Though Gillian Wearing doesn’t re-enact the work of a scientist to make art, arguably she does nonetheless take on another role: that of the confessor. In a number of different works, Wearing allows those she encounters – either through approaching strangers on the street or by advertising – to express their innermost thoughts in one way or another.
For the series of photographs Signs that say what you want them to say and not signs that say what someone else wants you to say, made in 1992-3, Wearing asked people to write a sign that said something they really wanted to say and hold it up for the camera. Some of the signs comment on the wider political situation of the time – like now, Britain was in a recession – others expose the anxieties of those who made them, with the subjects’ inner thoughts often jarring with their images.
Signs that say what you want them to say and not signs that say what someone else wants you to say (I signed on and they would not give me nothing) and (Will Britain get through this recession), 1992-3
In works such as this, Wearing’s exploration of our day to day lives is fascinating. It is the very ordinariness of the subject matter that makes the work so compelling. The subjects of the pictures are ordinary Londoners, chosen not because they look different in some way but precisely because they don’t. Wearing has effectively approached a fairly random cross-section of society allowing people to share their concerns and innermost thoughts in an artwork. Though the subjects of the photographs aren’t in diguise, in many cases it’s clear that there is a difference between public face and private thought. In effect we all, to a greater or lesser extent, mask ourselves to face the world.

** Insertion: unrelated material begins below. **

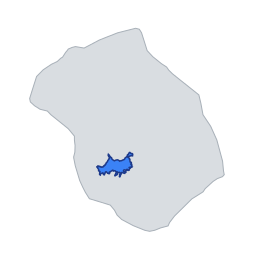 Litsoetse, Thaba-Tseka, Lesotho (highlighted), rotated 97°
{"feature_id": "5366337B64574994028715", "entity_name": "Litsoetse", "entity_type": "district", "adm_level": 2, "iso_a3": "LSO", "parent_name": "Lesotho", "parent_adm1": "Thaba-Tseka", "projection": "mercator", "projection_center": [28.676, -29.707], "detail": "fine", "context": "in_parent", "style": "filled", "palette": "blue", "viewbox_px": 256, "rotation_deg": 97, "n_neighbors": 0, "source": "geoboundaries", "source_scale": "gbopen_adm2", "svg_char_len": 6030}
<svg xmlns="http://www.w3.org/2000/svg" viewBox="0 0 256 256"><g transform="rotate(97 128 128)"><path d="M172.0,175.7L164.4,178.2L163.3,178.4L158.4,177.8L151.8,178.4L146.6,179.7L142.6,180.2L136.0,187.2L124.2,206.2L121.0,210.1L120.1,217.6L117.3,223.5L114.0,228.1L110.7,229.2L100.7,227.4L88.0,225.0L80.6,219.3L74.1,211.8L70.6,206.3L67.0,203.3L65.7,201.6L60.5,199.1L58.6,197.8L56.9,196.9L54.8,193.2L53.6,190.1L54.0,181.3L50.4,176.1L44.2,167.2L40.2,159.9L34.8,149.9L31.5,141.4L28.1,132.6L28.6,128.8L31.8,126.2L41.4,121.8L48.9,118.4L54.2,112.1L60.0,102.8L62.8,97.1L65.6,94.6L68.7,90.6L74.1,81.9L80.1,72.1L86.5,61.7L94.6,58.7L105.7,55.2L116.3,46.1L129.0,38.4L149.4,30.1L158.9,28.0L162.6,26.8L164.8,28.3L167.3,33.1L170.7,37.1L178.8,44.0L182.2,45.7L190.6,56.0L199.5,63.0L209.7,71.1L216.7,75.2L220.3,76.3L223.2,83.5L226.2,88.9L227.9,93.9L227.5,98.8L224.3,110.8L219.6,123.1L215.8,128.2L211.2,131.4L206.7,136.2L204.9,146.1L202.9,157.7L197.0,162.5L192.4,165.6L186.1,169.5L172.0,175.7Z" fill="#d9dde1" stroke="#a8b0b8" stroke-width="1"/><path d="M156.6,144.3L157.3,144.4L157.8,144.2L158.4,143.8L158.7,143.7L158.8,143.4L159.1,143.2L159.4,143.0L159.5,142.9L159.8,142.9L159.8,142.7L160.1,142.6L160.2,142.8L160.3,142.8L160.9,143.0L161.0,143.2L161.2,143.4L161.3,143.4L161.5,143.3L161.8,143.4L162.0,143.6L162.7,144.1L163.0,144.1L163.7,144.3L163.9,144.4L164.1,144.4L164.2,144.5L164.5,144.8L164.8,145.0L165.1,145.3L165.3,145.3L165.5,145.4L166.1,145.4L166.3,145.6L166.4,145.8L166.5,145.9L166.8,145.8L167.0,145.9L167.1,146.1L167.4,146.2L167.5,146.2L167.6,146.3L167.6,146.5L167.8,146.7L168.0,146.5L168.4,146.8L168.4,147.0L168.5,147.0L168.7,147.5L168.8,147.5L169.3,147.8L169.5,147.9L169.4,148.1L169.6,148.3L169.9,148.5L170.0,148.7L170.0,148.9L169.9,149.1L170.1,149.3L170.0,149.5L170.1,149.8L169.9,149.9L169.8,150.1L169.8,150.4L170.0,150.9L169.8,151.2L169.6,151.3L169.7,151.5L169.5,151.9L169.4,152.2L169.3,152.4L169.3,152.6L169.5,153.0L169.4,153.2L169.4,153.3L169.5,153.3L169.7,153.2L169.8,152.9L170.2,153.0L170.3,153.4L170.2,153.8L170.2,154.1L170.3,154.2L170.6,154.1L170.7,153.6L170.9,153.4L171.1,153.3L171.3,153.3L171.4,153.2L171.9,152.9L172.1,152.7L172.4,152.3L172.7,152.1L173.7,151.9L173.9,152.0L174.0,152.0L174.1,151.8L174.2,151.4L174.3,151.4L174.5,151.2L174.5,150.8L174.6,150.6L174.9,150.7L175.1,150.6L176.3,150.7L176.7,150.4L177.0,150.5L177.7,150.5L177.8,150.3L177.8,150.2L178.0,149.7L177.8,149.7L177.2,149.9L176.9,149.9L176.6,149.8L176.4,149.4L176.4,148.9L176.3,148.7L175.9,148.0L175.7,147.9L175.6,147.7L175.8,147.3L176.0,147.2L176.0,146.8L176.2,146.6L176.3,146.6L177.0,146.8L177.2,146.6L177.1,146.1L177.2,145.9L177.3,145.9L177.3,145.7L176.9,145.6L176.1,145.6L175.9,145.4L175.7,145.4L175.3,145.1L175.0,145.1L174.8,145.2L174.6,145.1L174.3,144.9L174.2,144.7L174.2,144.4L174.1,144.1L174.5,143.7L175.0,143.1L175.4,142.8L175.5,142.2L175.3,142.0L175.3,141.5L175.4,141.4L175.6,141.3L175.7,141.2L175.4,140.8L175.1,140.8L174.9,141.0L174.7,141.1L173.9,141.0L173.9,140.9L173.8,140.5L173.7,140.1L173.4,140.0L173.1,139.7L172.8,139.4L172.5,138.8L172.3,138.7L172.2,138.7L171.8,138.2L171.7,138.1L171.7,137.8L172.3,137.5L172.3,137.3L172.5,137.1L172.3,136.6L172.1,136.4L172.1,135.9L172.2,135.3L172.7,134.9L172.8,134.7L172.7,133.6L172.9,133.3L173.1,133.2L173.5,133.3L173.7,133.5L174.2,134.5L174.5,134.7L175.3,134.7L175.5,134.7L175.9,135.0L176.4,135.3L176.8,135.3L177.0,135.2L177.0,134.9L176.9,134.8L176.6,134.7L175.9,133.4L175.3,133.0L174.9,132.7L174.1,132.8L173.9,132.7L173.4,132.3L173.1,131.6L173.0,131.2L173.2,130.8L173.4,130.6L174.3,130.1L174.5,130.1L174.9,130.3L175.0,130.6L175.3,130.6L175.7,130.3L175.9,130.3L176.5,130.5L176.8,130.7L177.3,130.6L177.4,130.4L177.5,130.2L177.2,129.9L176.6,129.9L176.3,129.9L175.7,129.7L175.0,129.3L173.5,129.1L173.3,129.1L173.2,129.2L172.9,128.9L172.9,128.3L173.3,127.3L173.3,126.0L173.4,125.7L173.0,125.5L172.6,125.2L172.4,124.9L172.3,124.7L172.1,124.7L172.0,124.9L171.7,126.0L171.7,126.4L171.8,126.8L171.6,127.1L171.3,127.2L171.1,127.2L170.8,127.3L170.6,127.2L170.3,127.1L170.1,126.8L169.9,126.2L170.0,125.6L170.6,124.9L170.7,124.7L170.3,124.5L170.0,124.2L169.7,124.2L169.6,124.3L169.4,124.2L169.2,124.1L169.1,123.8L169.1,123.7L169.4,123.3L169.5,123.2L169.9,123.3L170.0,123.2L170.1,122.9L170.1,122.6L169.8,122.2L169.5,121.9L169.5,121.7L169.0,121.8L168.6,121.7L168.2,121.4L168.0,121.1L167.9,121.0L167.4,120.8L167.3,120.7L167.1,120.8L167.1,121.3L167.2,121.6L167.2,121.8L167.1,122.0L166.9,121.9L166.8,121.5L166.8,121.2L166.5,120.4L166.4,120.0L166.5,119.6L166.4,119.4L166.2,119.5L166.0,119.8L165.9,119.8L165.8,119.7L165.8,119.8L165.7,119.9L165.4,119.9L165.3,119.7L165.1,119.7L164.9,119.7L164.7,119.6L164.3,119.6L164.3,119.8L164.2,119.8L163.9,120.1L163.8,120.3L163.6,120.3L163.4,120.4L163.4,120.5L163.2,120.4L163.1,120.5L163.0,120.4L162.6,120.6L162.7,120.4L162.5,120.6L162.3,120.4L162.2,120.5L161.9,120.6L161.7,120.6L161.6,120.8L161.5,121.1L161.5,121.5L161.4,121.8L160.8,121.9L160.4,122.1L159.1,122.3L158.8,122.3L158.7,122.4L158.7,122.7L158.7,122.8L158.1,122.9L157.7,123.3L157.5,123.7L157.2,124.0L157.1,124.6L156.8,125.0L156.7,125.0L156.5,124.9L156.3,124.5L156.2,124.4L156.3,123.9L156.2,123.7L156.0,123.3L155.7,123.1L155.7,122.6L155.5,122.3L155.4,122.2L155.2,121.9L155.0,121.6L154.9,121.5L155.1,121.3L155.1,121.2L155.2,120.4L155.1,120.2L154.7,120.4L154.2,120.0L153.8,120.1L153.3,120.2L153.1,120.4L152.9,120.6L152.8,122.2L152.4,122.7L152.1,122.9L152.1,123.6L152.4,123.8L152.6,123.8L153.3,124.2L153.6,124.3L153.9,124.4L154.2,124.7L154.4,124.6L154.5,124.7L154.7,125.2L154.8,125.3L155.3,125.4L155.7,125.3L156.4,125.5L156.5,125.7L157.4,126.4L157.5,126.7L157.8,127.1L159.3,127.6L159.5,127.9L159.9,128.1L160.1,128.4L160.1,128.5L160.2,128.9L160.5,129.4L161.1,130.2L161.2,130.6L161.4,130.9L161.5,131.7L161.9,132.3L161.5,132.7L161.4,133.0L161.2,133.6L160.9,134.1L160.9,134.5L161.0,135.1L161.4,136.2L161.6,136.6L162.0,137.1L162.2,137.4L162.2,137.7L161.0,140.0L160.6,140.2L159.8,140.5L159.5,140.8L159.2,141.3L158.7,142.1L157.6,143.1L157.1,143.4L156.8,144.0L156.7,144.2L156.6,144.3Z" fill="#3b82f6" stroke="#1e3a8a" stroke-width="1.5"/></g></svg>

Going a step further, Wearing advertised in Time Out – London’s listings magazine – for people to confess on video. The advert – which became the title of the work – read: Confess all on video. Don’t worry, you will be in disguise. Intrigued? Call Gillian with a phone number. Those who responded were allowed free rein to reveal things they would never ordinarily tell anyone. Of course, the nature of work such as this is that not only are extraordinary truths revealed but also that lies may be told and we have no real way of telling fact from fiction.
Works such as this – and it is territory Wearing returned to in Trauma (2000) and Secrets and Lies (2009) – can be hard to watch; some of the stories are unbearably sad. There is, though, inevitably a fascination about the lives of others. Those making confessions are masked to disguise their identity but it’s clear that in many cases these are people whose public face is also a mask, hiding the pain of private trauma or a second, secret, identity.
The masks are often comical, again making for interesting juxtapositions between the image on screen and the words being spoken. It’s hard not to get side-tracked by watching what little can be seen of the real eyes and mouths behind the masks, but it is the stories that dominate. Objectively, we know that there is pain in the world. We read about it in the papers and watch it on the news. Here though, the people we sit next to on the bus or walk past in the street are revealing things about themselves that we would never guess. Suddenly the lives of others become a less abstract quantity.